[Bizgres-general] 8.0.3 update applied to bizgres, patch for better plan costing

Luke Lonergan llonergan at greenplum.com
Sat Jul 23 15:34:27 GMT 2005


I've applied the 8.0.3 update to bring the bizgres postgresql source from
8.0.2 to 8.0.3.  I've also applied a patch (Tom Lane's) that improves plan
costing to reduce emphasis on startup cost (Fuzzy_path_cost improvement, see
discussion below).

Testing and bugfixes will continue through next week prior to another Beta
release.

-----------------------------------------------------------
Summary of postgres development patches in Bizgres:
-----------------------------------------------------------
- Bitmap scan
- Fuzzy_path_cost improvement

-----------------------------------------------------------
Features in Bizgres and not (yet?) in postgres development:
-----------------------------------------------------------
- COPY speed improvements
- Partitioning 1, Constraint Exclusion

-----------------------------------------------------------
Features exclusive to Bizgres:
-----------------------------------------------------------
- KETL - the open source (Extract/Transform/Load) system
- Loader - the java-based data loading tool

-----------------------------------------------------------
Features bundled with Bizgres:
-----------------------------------------------------------
- JasperReports - the open source reporting development
  library

-----------------------------------------------------------
Known issues:
-----------------------------------------------------------
- we've identified a bug in bitmap scan for which we'll be issuing a patch
for both postgres devel and bizgres.

Data excerpts:
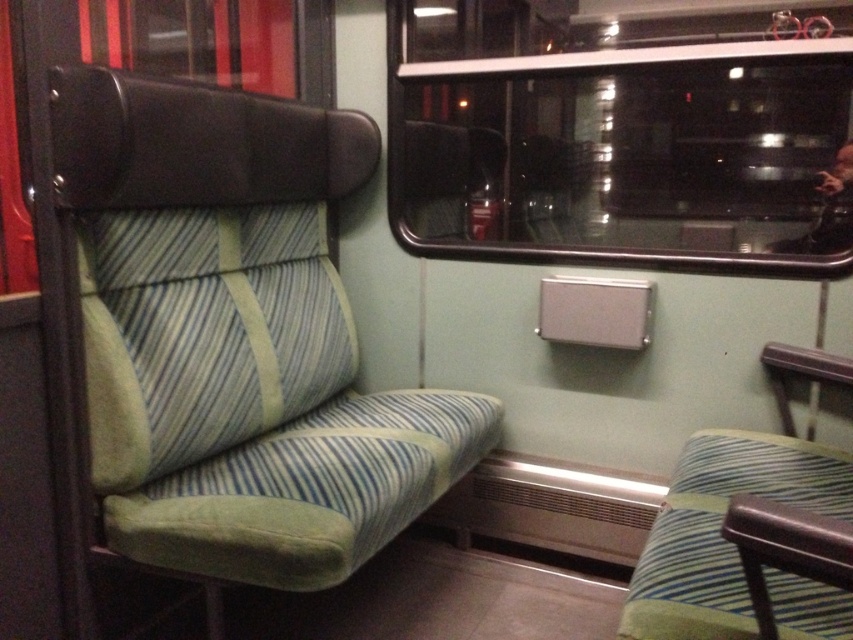
You are a passenger on a train and want to know if you can place a rectangular luggage case between the transparent glass window at upper center and the green striped fabric seat at lower right. The luggage case is 1.2 meters wide. Can you fit it there?

The transparent glass window at upper center might be wider than the green striped fabric seat at lower right, but without exact measurements, it is uncertain whether the space between them can accommodate a 1.2 meter wide luggage case. Check the actual width before placing it.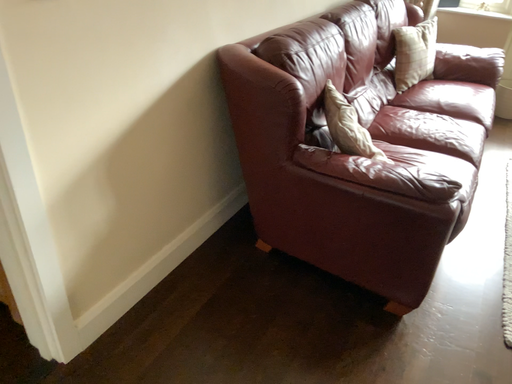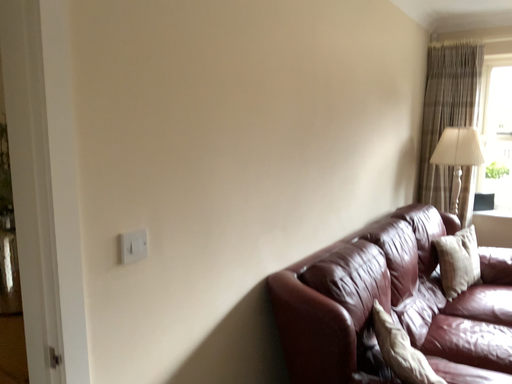
Question: How did the camera likely rotate when shooting the video?

Choices:
 (A) rotated downward
 (B) rotated upward

Answer: (B)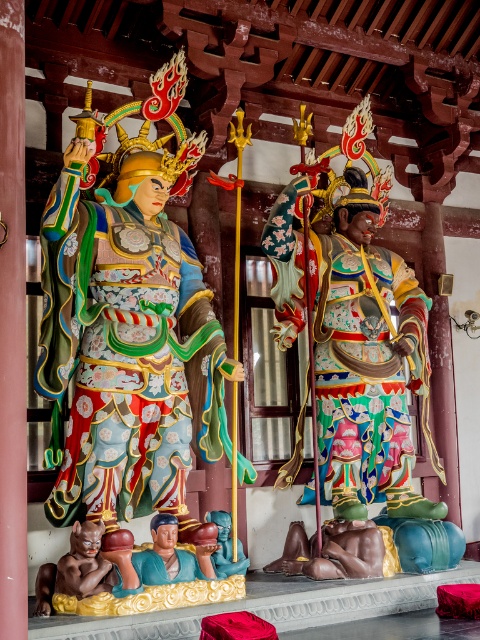
Does multicolored painted statue at center have a lesser height compared to matte brown statue at lower left?

No, multicolored painted statue at center is not shorter than matte brown statue at lower left.

Can you confirm if multicolored painted statue at center is wider than matte brown statue at lower left?

Yes, multicolored painted statue at center is wider than matte brown statue at lower left.

Does point (392, 289) come closer to viewer compared to point (74, 525)?

No, it is behind (74, 525).

This screenshot has width=480, height=640. In order to click on multicolored painted statue at center in this screenshot , I will do `click(365, 364)`.

Can you confirm if multicolored painted statue at center is bigger than smooth blue statue at lower center?

Yes, multicolored painted statue at center is bigger than smooth blue statue at lower center.

Who is more distant from viewer, (406, 484) or (166, 580)?

Point (406, 484)

Identify the location of multicolored painted statue at center. (365, 364).

I want to click on multicolored painted statue at center, so click(365, 364).

Is matte painted statue at left bigger than smooth blue statue at center?

Indeed, matte painted statue at left has a larger size compared to smooth blue statue at center.

Looking at this image, can you confirm if matte painted statue at left is positioned below smooth blue statue at center?

Actually, matte painted statue at left is above smooth blue statue at center.

Who is more forward, (187, 424) or (213, 515)?

Point (187, 424)

Find the location of `matte painted statue at left`. matte painted statue at left is located at coordinates (129, 340).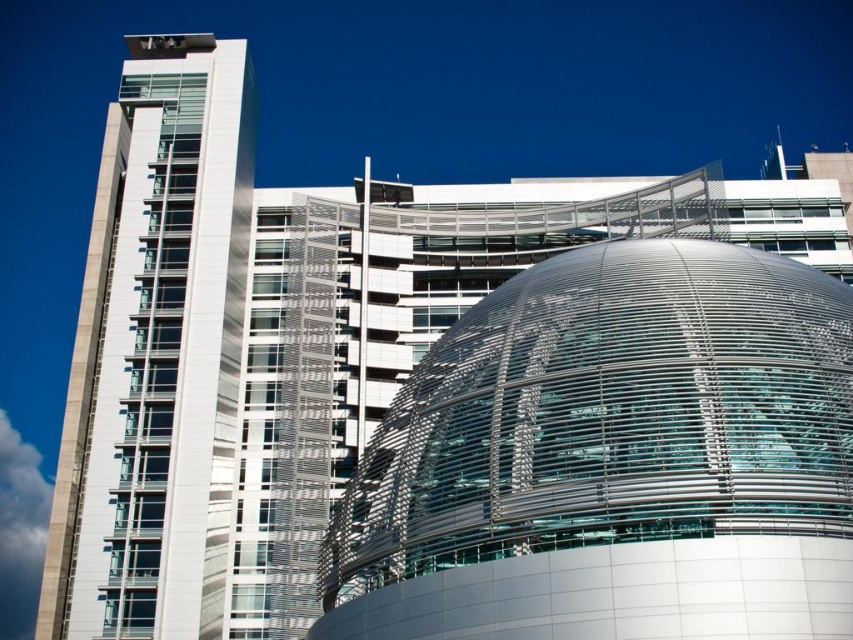
Question: Which object appears closest to the camera in this image?

Choices:
 (A) transparent glass dome at center
 (B) white glass building at left

Answer: (A)

Question: Which point is farther from the camera taking this photo?

Choices:
 (A) (144, 589)
 (B) (643, 448)

Answer: (A)

Question: Is transparent glass dome at center closer to camera compared to white glass building at left?

Choices:
 (A) no
 (B) yes

Answer: (B)

Question: Is transparent glass dome at center to the left of white glass building at left from the viewer's perspective?

Choices:
 (A) no
 (B) yes

Answer: (A)

Question: Can you confirm if transparent glass dome at center is positioned below white glass building at left?

Choices:
 (A) yes
 (B) no

Answer: (A)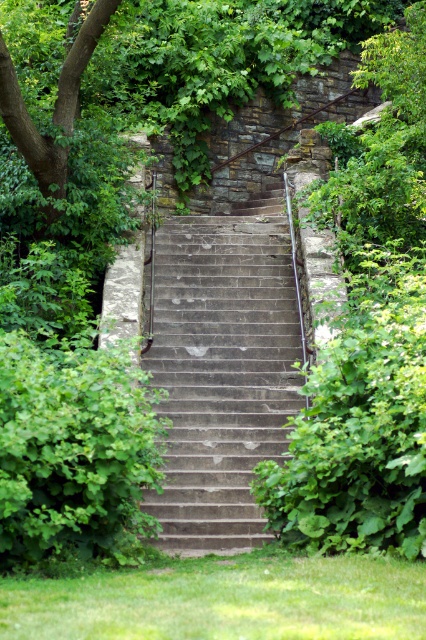
You are standing at the bottom of the gray concrete stairs at center and want to reach the green leafy tree at upper left. Which direction should you move towards?

You should move to the left since the gray concrete stairs at center are to the right of the green leafy tree at upper left, meaning the tree is on the left side relative to the stairs.

You are standing at the bottom of the gray concrete stairs at center and want to reach the green leafy tree at upper left. Which direction should you walk to get closer to the tree?

You should walk upwards along the gray concrete stairs at center because they lead towards the green leafy tree at upper left, which is located above the stairs.

You are standing at the bottom of the gray concrete stairs at center. If you move forward in the direction the stairs are facing, where will you end up?

Moving forward in the direction the gray concrete stairs at center are facing will lead you upwards towards the stone wall at the top.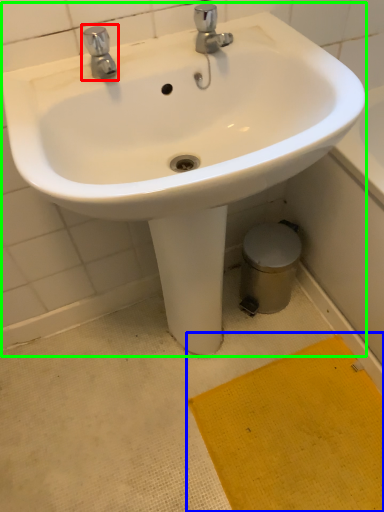
Question: Based on their relative distances, which object is nearer to tap (highlighted by a red box)? Choose from doormat (highlighted by a blue box) and sink (highlighted by a green box).

Choices:
 (A) doormat
 (B) sink

Answer: (B)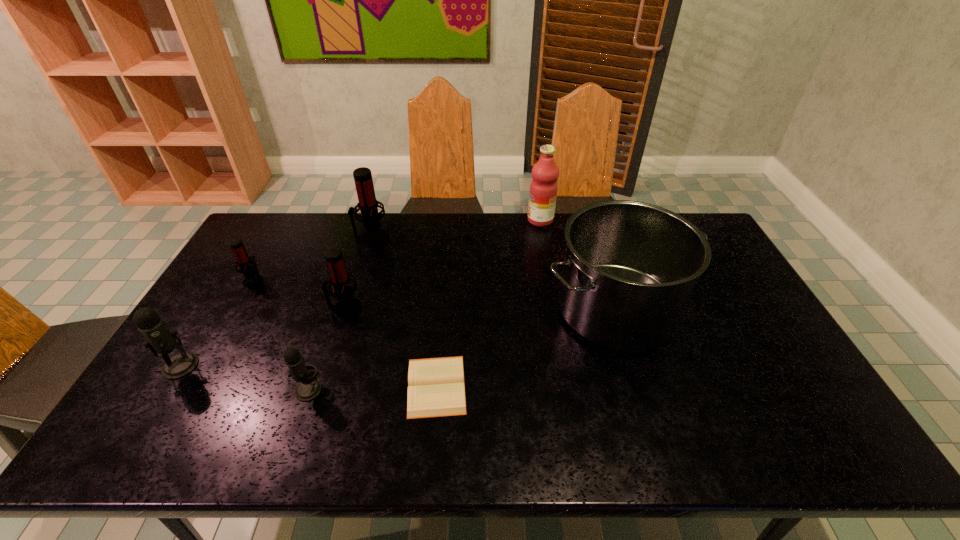
Locate an element on the screen. The image size is (960, 540). free space located 0.130m on the right of the smallest red microphone is located at coordinates (303, 280).

Image resolution: width=960 pixels, height=540 pixels. I want to click on blank space located on the back of the smaller black microphone, so click(336, 307).

Identify the location of vacant space situated 0.330m on the left of the sixth object from left to right. (276, 386).

In order to click on fruit juice that is positioned at the far edge in this screenshot , I will do `click(543, 189)`.

Image resolution: width=960 pixels, height=540 pixels. What are the coordinates of `microphone at the far edge` in the screenshot? It's located at (374, 236).

This screenshot has width=960, height=540. I want to click on free space at the far edge of the desktop, so click(526, 247).

Identify the location of free spot at the near edge of the desktop. (471, 421).

Locate an element on the screen. vacant space at the left edge is located at coordinates (200, 348).

Where is `vacant space at the right edge of the desktop`? The image size is (960, 540). vacant space at the right edge of the desktop is located at coordinates (702, 305).

In the image, there is a desktop. At what (x,y) coordinates should I click in order to perform the action: click on free space at the near left corner. Please return your answer as a coordinate pair (x, y). The width and height of the screenshot is (960, 540). Looking at the image, I should click on (130, 423).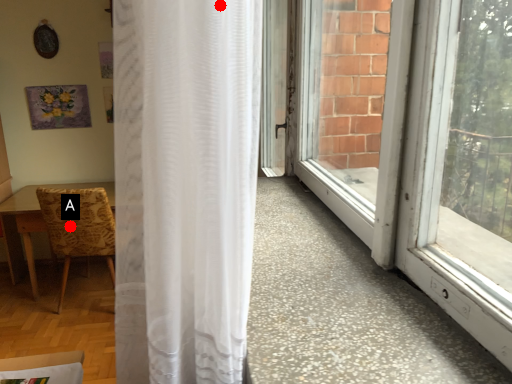
Question: Two points are circled on the image, labeled by A and B beside each circle. Which point appears farthest from the camera in this image?

Choices:
 (A) A is further
 (B) B is further

Answer: (A)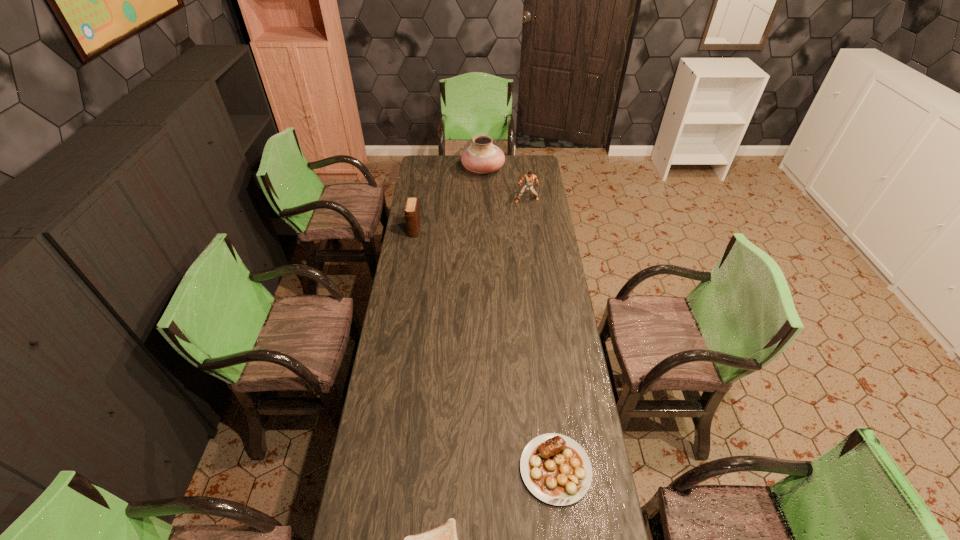
This screenshot has width=960, height=540. What are the coordinates of `pottery` in the screenshot? It's located at (482, 156).

Identify the location of the fourth nearest object. (529, 178).

Locate an element on the screen. the leftmost object is located at coordinates (412, 213).

Locate an element on the screen. The image size is (960, 540). diary is located at coordinates (412, 213).

Locate an element on the screen. The image size is (960, 540). the fourth tallest object is located at coordinates (556, 469).

The width and height of the screenshot is (960, 540). I want to click on the second nearest object, so click(556, 469).

Identify the location of vacant space located on the right of the farthest object. (524, 170).

Identify the location of vacant space located 0.190m on the front-facing side of the puncher. (530, 226).

Identify the location of vacant space located on the spine side of the third nearest object. (411, 253).

This screenshot has width=960, height=540. What are the coordinates of `vacant space located 0.070m on the front of the fourth tallest object` in the screenshot? It's located at (564, 533).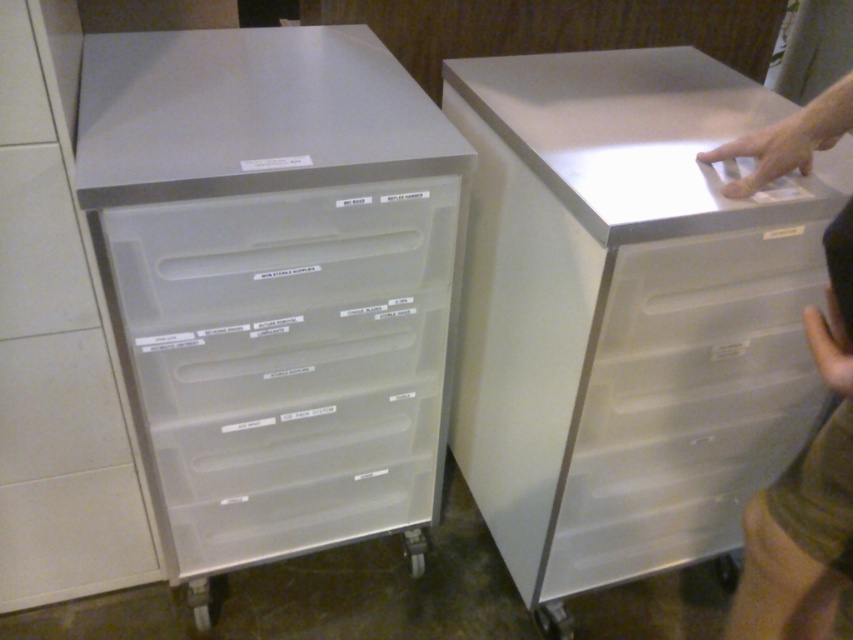
Based on the photo, you are moving office equipment and need to slide a 24 inch wide printer between the clear plastic drawers at left and the skinny jeans at right. Can the printer fit through the space between them?

The distance between the clear plastic drawers at left and the skinny jeans at right is 23.97 inches, which is slightly less than the printer width of 24 inches. Therefore, the printer cannot fit through the space between them.

You are moving office equipment and need to place a new printer. The printer requires a flat surface that is not reflective. Which object among the clear plastic drawers at left should you avoid placing it on?

You should avoid placing the printer on the clear plastic drawers at left because its top surface is smooth and reflective, as mentioned in the scene description.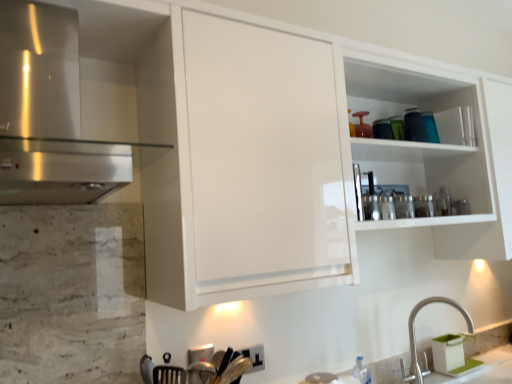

Directives:
(1) In two sentences, what does the Bizgres announcement say?
(2) Answer these from the Bizgres announcement:
(a) Which version did the update bring the bizgres postgresql source to?
(b) Which feature exclusive to Bizgres is described as the java-based data loading tool?
(c) What is bundled with Bizgres?
(3) Reproduce the Bizgres announcement, starting with "[Bizgres-general] 8.0.3 update" and going on through "discussion below).".

Full answers:
(1) The bizgres postgresql source has been updated from 8.0.2 to 8.0.3, and a patch by Tom Lane that improves plan costing by reducing emphasis on startup cost has also been applied. Testing and bugfixes will continue through next week before another Beta release, and a bug found in bitmap scan will get a patch for both postgres devel and bizgres.

(2)
(a) 8.0.3
(b) Loader
(c) JasperReports, the open source reporting development library

(3)
[Bizgres-general] 8.0.3 update applied to bizgres, patch for better plan costing

Luke Lonergan llonergan at greenplum.com
Sat Jul 23 15:34:27 GMT 2005


I've applied the 8.0.3 update to bring the bizgres postgresql source from
8.0.2 to 8.0.3.  I've also applied a patch (Tom Lane's) that improves plan
costing to reduce emphasis on startup cost (Fuzzy_path_cost improvement, see
discussion below).